Texte officiel de l’article 1005 du CGI
Le droit d’accroissement est payé par toutes les sociétés ou associations civiles dont les statuts admettent l’adjonction de nouveaux membres et contiennent une clause de réversion au profit des membres restants, de la part de ceux qui cessent de faire partie de la société ou association. Ce droit consiste en une taxe annuelle et obligatoire sur la valeur brute des biens meubles et immeubles possédés par les sociétés et associations désignées dans le premier alinéa.

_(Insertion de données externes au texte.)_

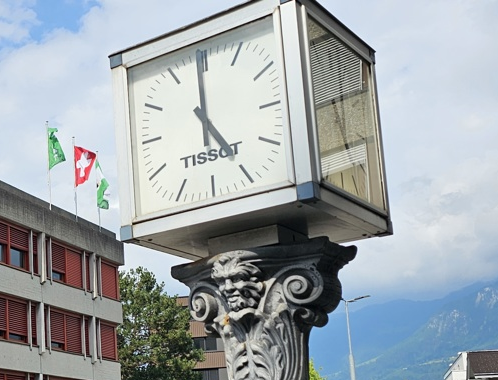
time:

Questions fréquentes sur l’article 1005
Quelles sociétés civiles sont soumises au droit d'accroissement de l'article 1005 ?

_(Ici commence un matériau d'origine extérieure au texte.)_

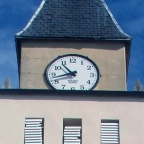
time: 10:42
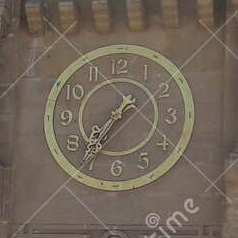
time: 7:36
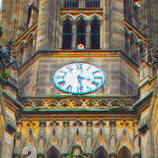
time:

Sont concernées les sociétés ou associations civiles dont les statuts prévoient l'adjonction de nouveaux membres ET contiennent une clause de réversion au profit des membres restants. Ces deux conditions doivent être réunies simultanément.
Comment calculer le montant du droit d'accroissement ?

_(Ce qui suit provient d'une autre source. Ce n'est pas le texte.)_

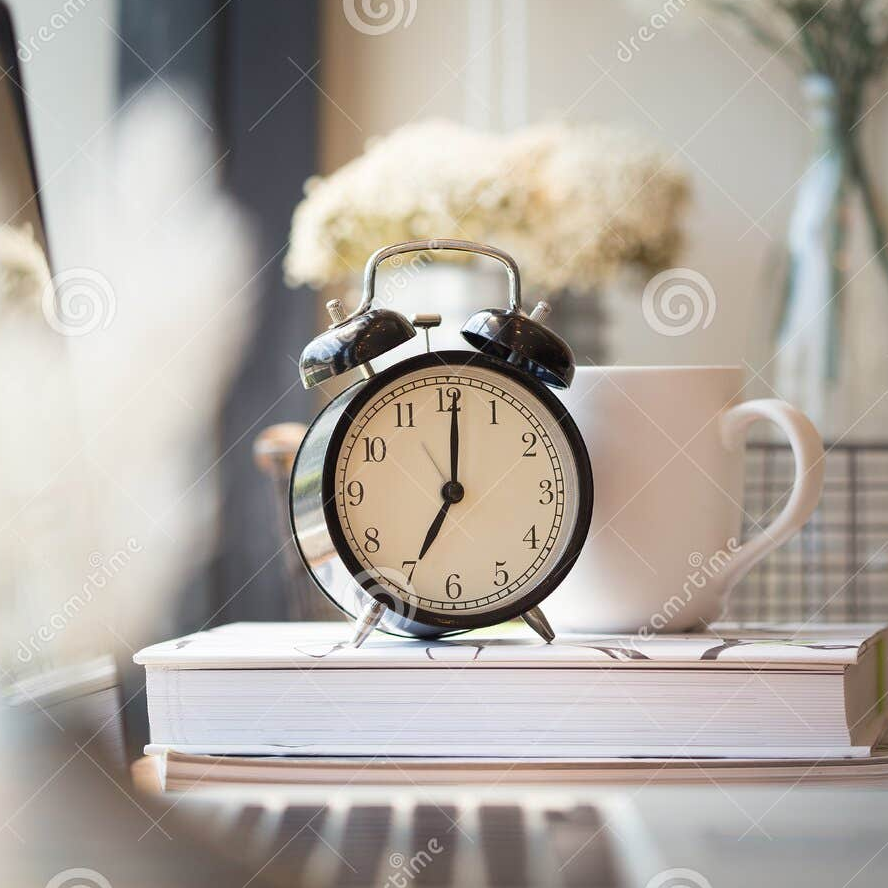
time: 7:00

Le taux est de 0,40% pour les biens meubles et 0,70% pour les immeubles, appliqué sur la valeur brute totale des biens. Le paiement s'effectue dans les trois premiers mois de l'année suivante selon l'article 1006.
Ce que dit l’article 1005 du CGI
L’article 1005 du Code général des impôts institue le droit d’accroissement sociétés civiles, une taxe spécifique qui s’applique aux sociétés et associations civiles répondant à deux critères cumulatifs. D’abord, leurs statuts doivent admettre l’adjonction de nouveaux membres. Ensuite, ils doivent contenir une clause de réversion au profit des membres restants lorsqu’un associé cesse de faire partie de la structure. Cette taxe annuelle obligatoire porte sur la valeur brute de l’ensemble des biens meubles et immeubles détenus par ces entités.
Application pratique du droit d’accroissement
Pour les TPE/PME en société civile
Les TPE/PME constituées sous forme de société civile doivent vérifier leurs statuts. Si une SCI familiale prévoit que les parts d’un associé décédé reviennent automatiquement aux autres associés (clause de réversion) et autorise l’entrée de nouveaux membres, elle sera redevable de cette taxe annuelle société civile. Par exemple, une SCI détenant un immeuble de 500 000 € devra s’acquitter de 3 500 € annuels (500 000 × 0,70%).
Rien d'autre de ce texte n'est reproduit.